As pessimism about the domestic economy has deepened in the last few weeks, the Treasury market has been the best indicator of that mood shift. The annualized yield on the 10-year T-note dived to 3.3% by the end of last week -- down from an eight-month high of 4% just a month earlier.
Traders were amazed by investors’ appetite for the $104 billion of two-, five- and seven-year T-notes the government auctioned the week of June 22, and for the $65 billion of three-, 10- and 30-year Treasuries sold last week. Now it looks those buyers made the right bets -- even though they know Uncle Sam has plenty more to sell this year.
‘All those ‘green shoots’ guys realize they were too optimistic’ about the economy, said Tom Tucci, head of Treasury trading at RBC Capital Markets in New York. ‘The reality of ‘lower for longer’ [on Treasury yields] has caught investors offside.’
Indeed, the big trade of the spring -- sell Treasuries, buy stocks -- has flip-flopped. While the Standard & Poor’s 500 stock index has fallen 7% since June 12, the iShares Barclays 20-plus-year Treasury Bond exchange-traded fund has risen 7% in the same period, to $96.23 a share as of Friday.
The dive in Treasury yields has been so abrupt that some bond market pros have been reluctant to recommend that clients jump in at this point, fearful of whiplash if Wall Street gets a few days’ worth of upbeat economic reports.
But investors who believe there is no economic recovery on the horizon may be quite content with a 3.3% yield on a 10-year T-note -- if no recovery also means that the major threat is deflation, not inflation.
If the inflation rate is zero, the 3.3% ‘real’ return on a current T-note would be rich by historical standards. And it comes with a principal guarantee, if you can hold to maturity.
In the near term -- the next week or so -- the Treasury market could just be powered by its own momentum. If the stock market worsens, institutional money exiting equities could pour into government bonds, pushing yields even lower. A rally to 3% would just return the 10-year T-note to its level of last winter.
The first leg of the latest bond rally ‘was just a reality check,’ said George Goncalves, fixed-income rate strategist at brokerage Cantor Fitzgerald in New York. If stocks keep sliding that could be the ‘death knell’ for risk-taking, further boosting Treasuries’ appeal, he said.
But then, don’t underestimate the resolve of the Obama administration and the Federal Reserve to do whatever it takes to keep Wall Street believing in a recovery. Treasury Secretary Timothy F. Geithner says there’s no point in talking about a second economic-stimulus program so soon -- but that could change in a heartbeat.

TASK DESCRIPTION >> Please state how far the Standard & Poor's 500 stock index had fallen since June 12, according to the article on Treasury yields.

SUPPLIED DATA >>

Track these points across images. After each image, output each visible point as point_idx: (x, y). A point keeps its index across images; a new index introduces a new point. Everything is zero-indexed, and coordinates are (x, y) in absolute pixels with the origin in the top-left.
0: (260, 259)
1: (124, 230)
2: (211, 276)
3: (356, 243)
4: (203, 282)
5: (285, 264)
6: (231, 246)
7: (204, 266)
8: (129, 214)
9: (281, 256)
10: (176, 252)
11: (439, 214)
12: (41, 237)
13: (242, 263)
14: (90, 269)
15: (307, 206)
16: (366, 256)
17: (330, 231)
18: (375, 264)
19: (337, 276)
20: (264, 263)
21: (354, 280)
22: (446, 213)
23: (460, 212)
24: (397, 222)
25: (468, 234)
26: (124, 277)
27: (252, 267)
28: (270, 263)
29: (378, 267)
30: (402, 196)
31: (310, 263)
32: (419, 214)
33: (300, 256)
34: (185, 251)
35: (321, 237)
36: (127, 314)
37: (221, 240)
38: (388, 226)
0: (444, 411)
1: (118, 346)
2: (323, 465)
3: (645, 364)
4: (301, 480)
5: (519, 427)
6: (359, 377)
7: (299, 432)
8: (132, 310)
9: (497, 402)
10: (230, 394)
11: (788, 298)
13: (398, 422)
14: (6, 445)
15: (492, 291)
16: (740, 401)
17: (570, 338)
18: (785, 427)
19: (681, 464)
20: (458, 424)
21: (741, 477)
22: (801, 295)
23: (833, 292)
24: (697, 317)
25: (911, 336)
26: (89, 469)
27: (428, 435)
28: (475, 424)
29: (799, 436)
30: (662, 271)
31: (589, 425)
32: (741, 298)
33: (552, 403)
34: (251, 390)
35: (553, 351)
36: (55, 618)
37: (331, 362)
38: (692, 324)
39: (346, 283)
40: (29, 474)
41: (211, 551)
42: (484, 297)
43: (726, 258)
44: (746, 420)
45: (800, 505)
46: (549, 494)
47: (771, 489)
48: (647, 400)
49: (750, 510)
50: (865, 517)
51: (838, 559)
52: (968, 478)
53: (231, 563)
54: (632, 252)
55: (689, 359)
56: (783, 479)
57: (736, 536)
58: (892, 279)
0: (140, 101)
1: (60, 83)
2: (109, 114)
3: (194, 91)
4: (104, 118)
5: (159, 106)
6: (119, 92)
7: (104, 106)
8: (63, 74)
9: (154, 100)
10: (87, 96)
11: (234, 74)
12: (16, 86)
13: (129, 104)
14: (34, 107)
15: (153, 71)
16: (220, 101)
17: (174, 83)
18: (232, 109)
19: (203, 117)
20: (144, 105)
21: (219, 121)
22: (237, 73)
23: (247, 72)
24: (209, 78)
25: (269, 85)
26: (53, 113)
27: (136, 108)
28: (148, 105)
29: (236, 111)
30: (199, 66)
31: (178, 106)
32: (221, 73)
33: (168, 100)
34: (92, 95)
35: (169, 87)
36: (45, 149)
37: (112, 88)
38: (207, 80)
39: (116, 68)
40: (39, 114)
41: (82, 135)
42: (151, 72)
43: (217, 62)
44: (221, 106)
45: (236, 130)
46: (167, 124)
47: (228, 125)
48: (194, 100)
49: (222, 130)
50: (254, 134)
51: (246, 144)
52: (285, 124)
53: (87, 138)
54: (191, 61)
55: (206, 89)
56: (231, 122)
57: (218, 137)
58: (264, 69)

EXERCISE OUTPUT >> 7%